⟨

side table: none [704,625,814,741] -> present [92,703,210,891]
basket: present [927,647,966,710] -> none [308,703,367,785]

⟩
⟨

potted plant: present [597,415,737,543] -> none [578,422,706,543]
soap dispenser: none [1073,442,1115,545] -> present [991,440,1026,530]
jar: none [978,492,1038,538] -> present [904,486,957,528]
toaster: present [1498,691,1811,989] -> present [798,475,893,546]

⟩
⟨

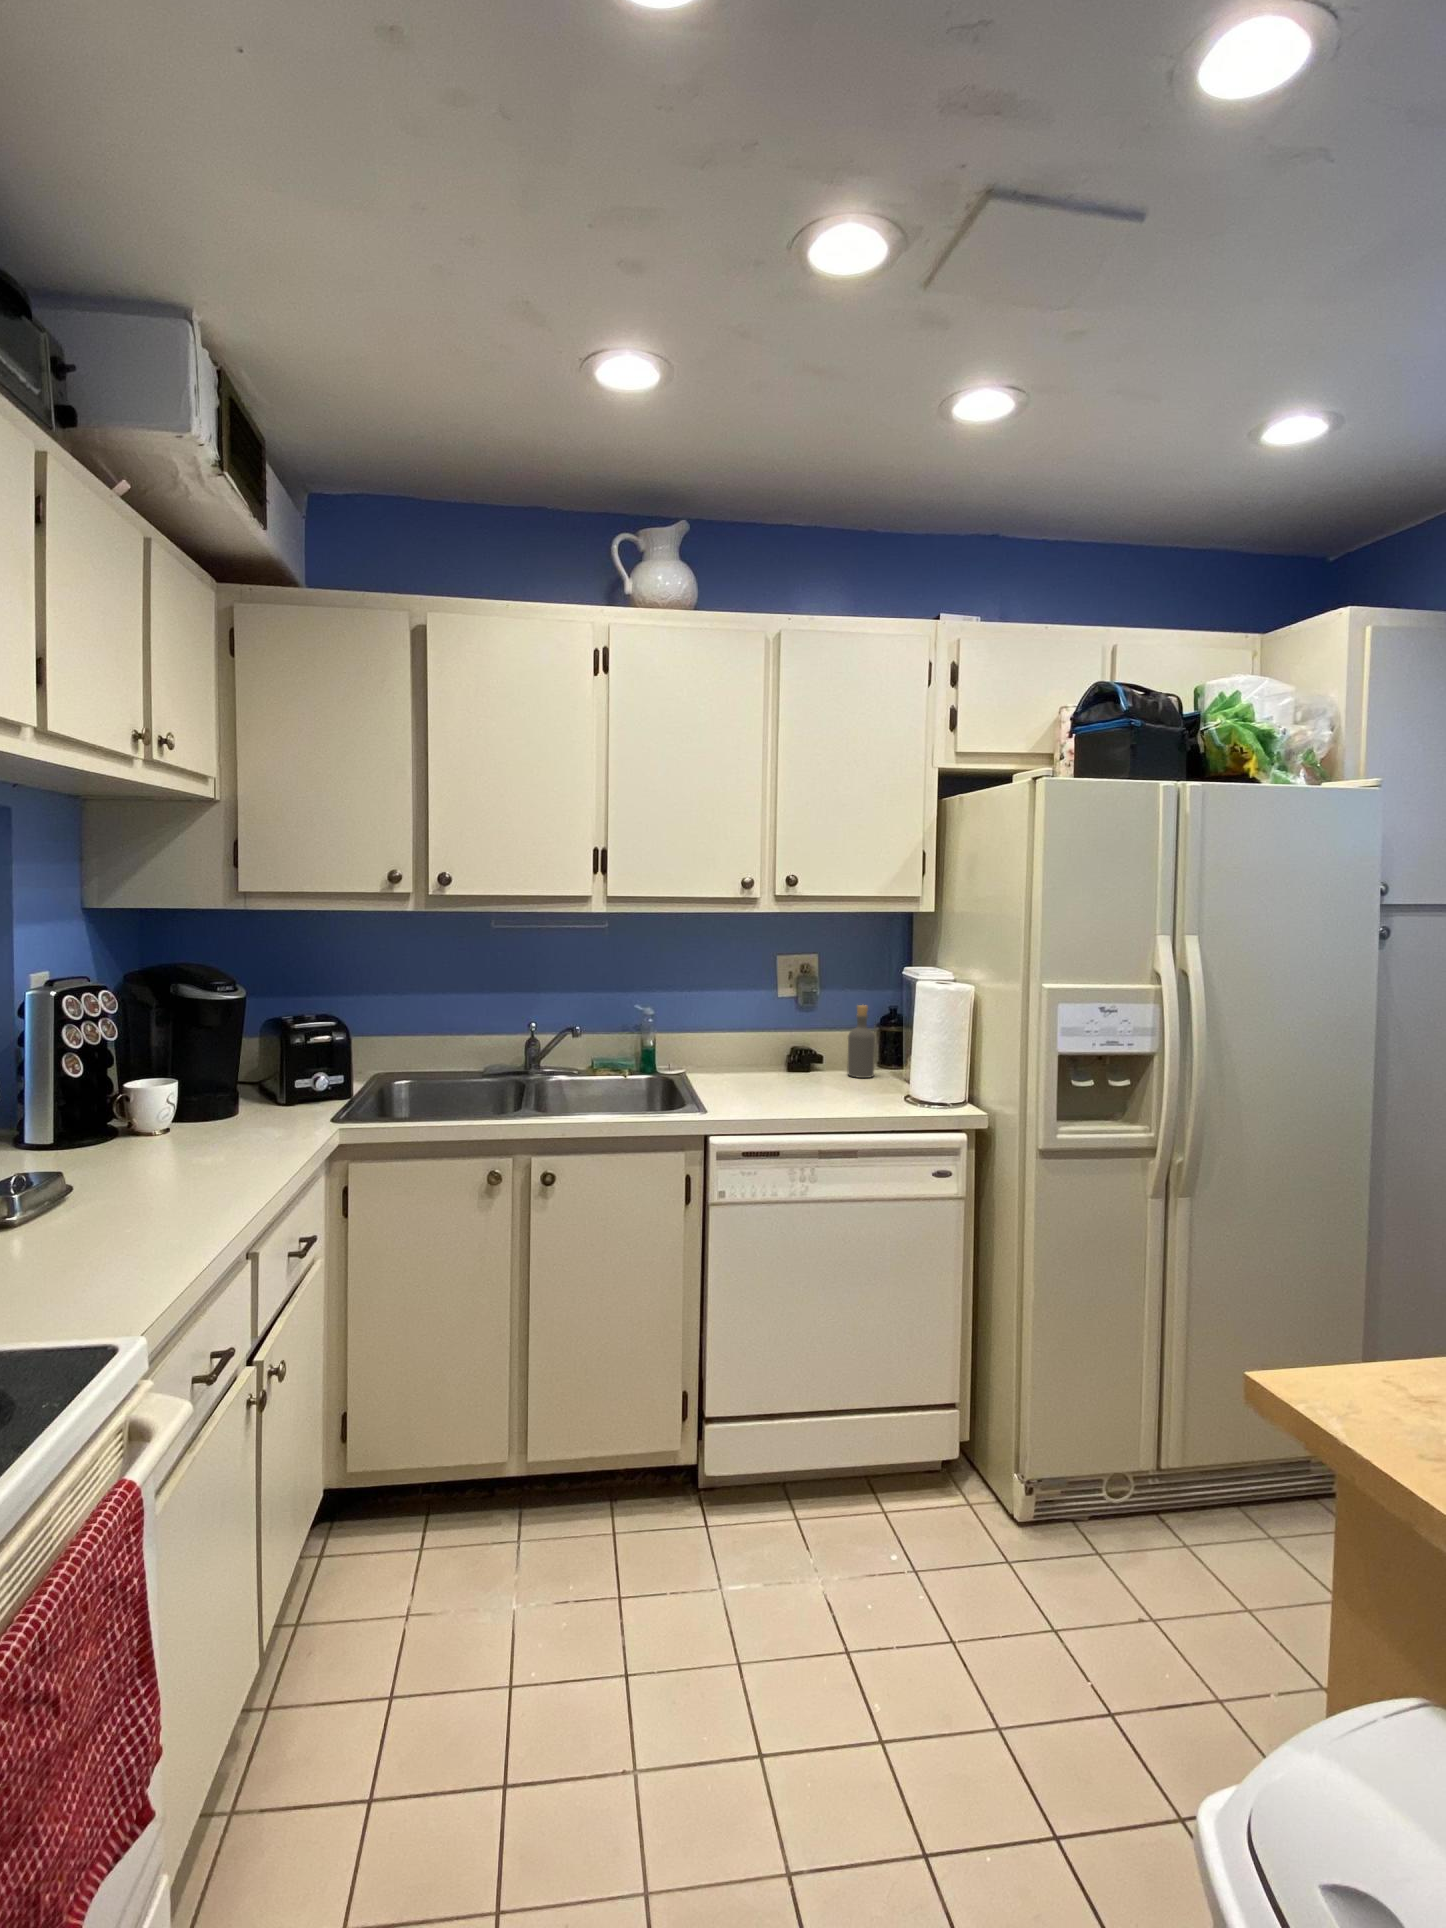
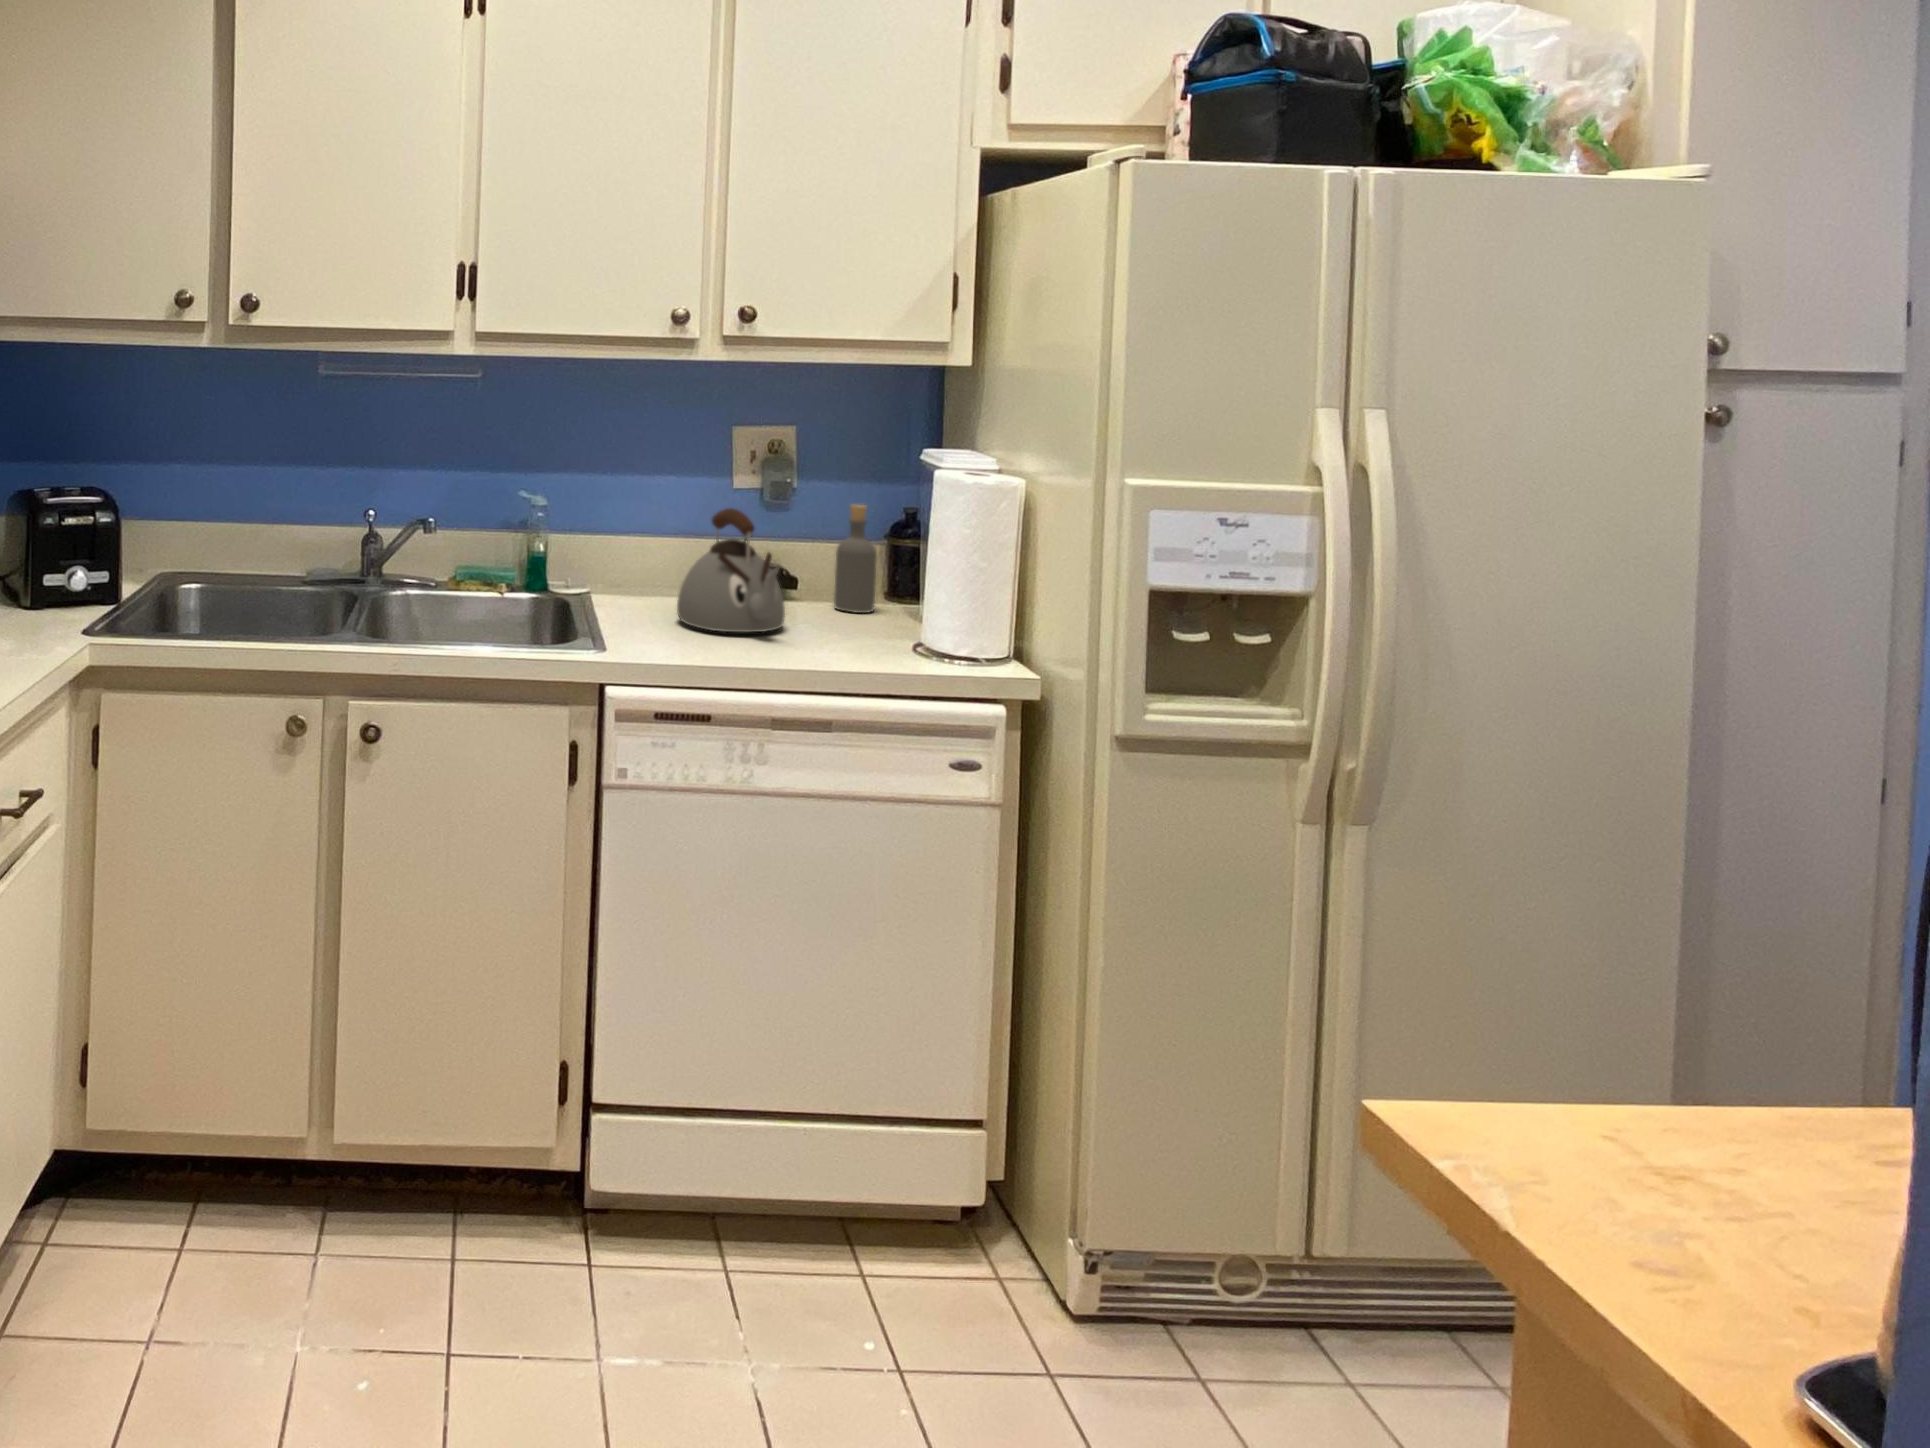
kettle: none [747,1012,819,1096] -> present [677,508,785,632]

⟩

[Activity]: Which of the lines above include the word "none"? Copy each of them.

[Reply to the exercise]:
side table: none [704,625,814,741] -> present [92,703,210,891]
basket: present [927,647,966,710] -> none [308,703,367,785]
potted plant: present [597,415,737,543] -> none [578,422,706,543]
soap dispenser: none [1073,442,1115,545] -> present [991,440,1026,530]
jar: none [978,492,1038,538] -> present [904,486,957,528]
kettle: none [747,1012,819,1096] -> present [677,508,785,632]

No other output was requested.